Stronger than human artificial intelligence would be dangerous to humanity. It is vital any such intelligence’s goals are aligned with humanity's goals. Maximizing the chance that this happens is a difficult, important and under-studied problem.
To encourage more and better work on this important problem, we (Zvi Mowshowitz and Vladimir Slepnev) are announcing a $5000 prize for publicly posted work advancing understanding of AI alignment, funded by Paul Christiano.
This prize will be awarded based on entries gathered over the next two months. If the prize is successful, we will award further prizes in the future.
The prize is not backed by or affiliated with any organization.
Rules
Your entry must be published online for the first time between November 3 and December 31, 2017, and contain novel ideas about AI alignment. Entries have no minimum or maximum size. Important ideas can be short!
Your entry must be written by you, and submitted before 9pm Pacific Time on December 31, 2017. Submit your entries either as links in the comments to this post, or by email to apply@ai-alignment.com. We may provide feedback on early entries to allow improvement.
We will award $5000 to between one and five winners. The first place winner will get at least $2500. The second place winner will get at least $1000. Other winners will get at least $500.
Entries will be judged subjectively. Final judgment will be by Paul Christiano. Prizes will be awarded on or before January 15, 2018.
What kind of work are we looking for?
AI Alignment focuses on ways to ensure that future smarter than human intelligence will have goals aligned with the goals of humanity. Many approaches to AI Alignment deserve attention. This includes technical and philosophical topics, as well as strategic research about related social, economic or political issues. A non-exhaustive list of technical and other topics can be found here.

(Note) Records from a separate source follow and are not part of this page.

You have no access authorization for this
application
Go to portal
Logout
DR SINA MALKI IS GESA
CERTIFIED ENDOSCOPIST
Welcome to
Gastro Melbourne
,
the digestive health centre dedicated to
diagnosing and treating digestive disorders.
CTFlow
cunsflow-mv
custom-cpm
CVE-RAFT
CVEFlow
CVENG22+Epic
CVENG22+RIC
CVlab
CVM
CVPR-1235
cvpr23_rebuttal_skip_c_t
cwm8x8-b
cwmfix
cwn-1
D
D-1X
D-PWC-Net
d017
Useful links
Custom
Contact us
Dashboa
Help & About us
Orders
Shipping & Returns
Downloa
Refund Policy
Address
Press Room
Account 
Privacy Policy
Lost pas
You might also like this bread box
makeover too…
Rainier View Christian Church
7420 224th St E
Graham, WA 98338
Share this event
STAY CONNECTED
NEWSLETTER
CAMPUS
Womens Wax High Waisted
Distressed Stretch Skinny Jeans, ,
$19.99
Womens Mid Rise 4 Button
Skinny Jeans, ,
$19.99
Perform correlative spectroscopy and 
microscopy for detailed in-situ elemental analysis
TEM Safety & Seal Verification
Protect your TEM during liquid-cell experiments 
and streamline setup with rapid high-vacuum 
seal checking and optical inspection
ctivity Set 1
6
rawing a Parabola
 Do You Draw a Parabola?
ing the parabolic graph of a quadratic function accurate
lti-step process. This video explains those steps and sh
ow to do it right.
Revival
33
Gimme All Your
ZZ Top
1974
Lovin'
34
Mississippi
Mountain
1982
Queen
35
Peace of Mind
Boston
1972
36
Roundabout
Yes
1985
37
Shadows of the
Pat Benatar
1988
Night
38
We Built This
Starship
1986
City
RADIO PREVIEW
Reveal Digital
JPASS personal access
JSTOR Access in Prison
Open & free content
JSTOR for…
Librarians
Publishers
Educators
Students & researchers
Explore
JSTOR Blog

We are not interested in research dealing with the dangers of existing machine learning systems commonly called AI that do not have smarter than human intelligence. These concerns are also understudied, but are not the subject of this prize except in the context of future smarter than human intelligence. We are also not interested in general AI research. We care about AI alignment, which may or may not also advance the cause of general AI research.
(Addendum: the results of the prize and the rules for the next round have now been announced.)
You don't mention decision theory in your list of topics, but I guess it doesn't hurt to try.
I have thought a bit about what one might call the "implementation problem of decision theory". Let's say you believe that some theory of rational decision making, e.g., evidential or updateless decision theory, is the right one for an AI to use. How would you design an AI to behave in accordance with such a normative theory? Conversely, if you just go ahead and build a system in some existing framework, how would that AI behave in Newcomb-like problems?
There are two pieces that I uploaded/finished on this topic in November and December. The first is a blog post noting that futarchy-type architectures would, per default, implement evidential decision theory. The second is a draft titled "Approval-directed agency and the decision theory of Newcomb-like problems".
For anyone who's interested in this topic, here are some other related papers and blog posts:
So far, my research and the papers by others I linked have focused on classic Newcomb-like problems. One could also discuss how existing AI paradigms related to other issues of naturalized agency, in particular self-locating beliefs and naturalized induction, though here it seems more as though existing frameworks just lead to really messy behavior.
Send comments to firstnameDOTlastnameATfoundational-researchDOTorg. (Of course, you can also comment here or send you a LW PM.)
Caspar, thanks for the amazing entry! Acknowledged.